Between cardio activity and weights, I’ve probably spent 15-20 hours per week on physical activities in the last two years. It’s like a part-time job. I write down everything I eat. Everything. And then I count the calories and wish I could have a beer, but not today.

I know I’m lucky. I have that kind of time I can invest into physical activity. I also know that my 15-20 hours a week is nothing compared to the time invested by people who are professionally good-looking. You know, the people we constantly get told we should look like, as if they are the true norm. There are a lot of people out there who literally do not have that kind of time; they have multiple jobs, they have kids, they have responsibilities that don’t let them go ride around on their bicycle for two hours a night.

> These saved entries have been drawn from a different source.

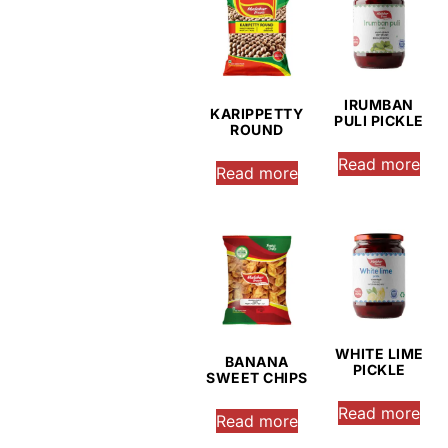
IRUMBAN
KARIPPETTY
PULI PICKLE
ROUND
Read more
Read more
WHITE LIME
BANANA
PICKLE
SWEET CHIPS
Read more
Read more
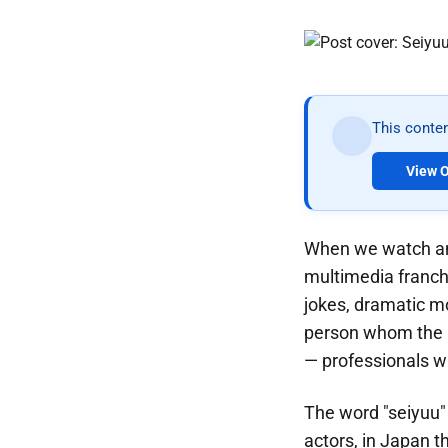
This conten
View O
When we watch ani
multimedia franch
jokes, dramatic m
person whom the a
— professionals wh
The word "seiyuu"
actors, in Japan t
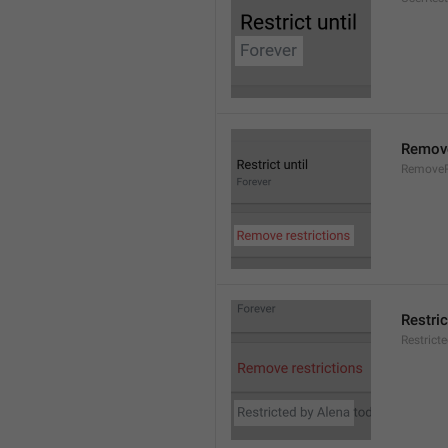
Remove
RemoveR
Restric
Restrict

And there are also people who just would rather spend their time doing something else, and I sure can’t blame them for that. The only reason I’ve managed to keep doing it is because I like biking and kung fu.

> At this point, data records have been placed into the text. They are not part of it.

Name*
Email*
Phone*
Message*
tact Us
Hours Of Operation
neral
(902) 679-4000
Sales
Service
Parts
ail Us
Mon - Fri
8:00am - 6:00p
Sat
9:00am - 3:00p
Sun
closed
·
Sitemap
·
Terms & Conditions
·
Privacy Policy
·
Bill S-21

I hate writing down everything I eat. I hate counting calories. I can’t blame anyone who doesn’t want to put themselves through that either. I don’t feel like I have a right to demand that my fellow human beings are miserable. I could probably lose weight faster, but I’m human, and there are days where I decide that if I get hit by a bus tomorrow, I don’t want to die regretting the fact that I didn’t try the red velvet cake. If anyone has a problem with that, they’re welcome to fuck themselves.

Losing weight sucks.

This is the part that sucks the most: it doesn’t magically make you love yourself. You still look in the mirror and hate the same things about yourself that you hated 20, 40, 70 pounds ago. Losing weight is a slow motion process of punctuated equilibrium. You don’t even realize anything has changed about your body until you look at old pictures. Maybe then you can feel like there’s been some kind of improvement (however you judge that) but then it’s back to the same you in the same mirror and the million things you wish were just different.

If I just lose some weight then I’ll… is one of the dumbest phrases ever spoken. It’s a lie, and an excuse. If you’re not brave enough to do something now, you won’t be when you weigh less.

Because there’s still all the shit in your head, years upon years of the world teaching you to hate yourself, and that’s harder to lose than every spare pound you have.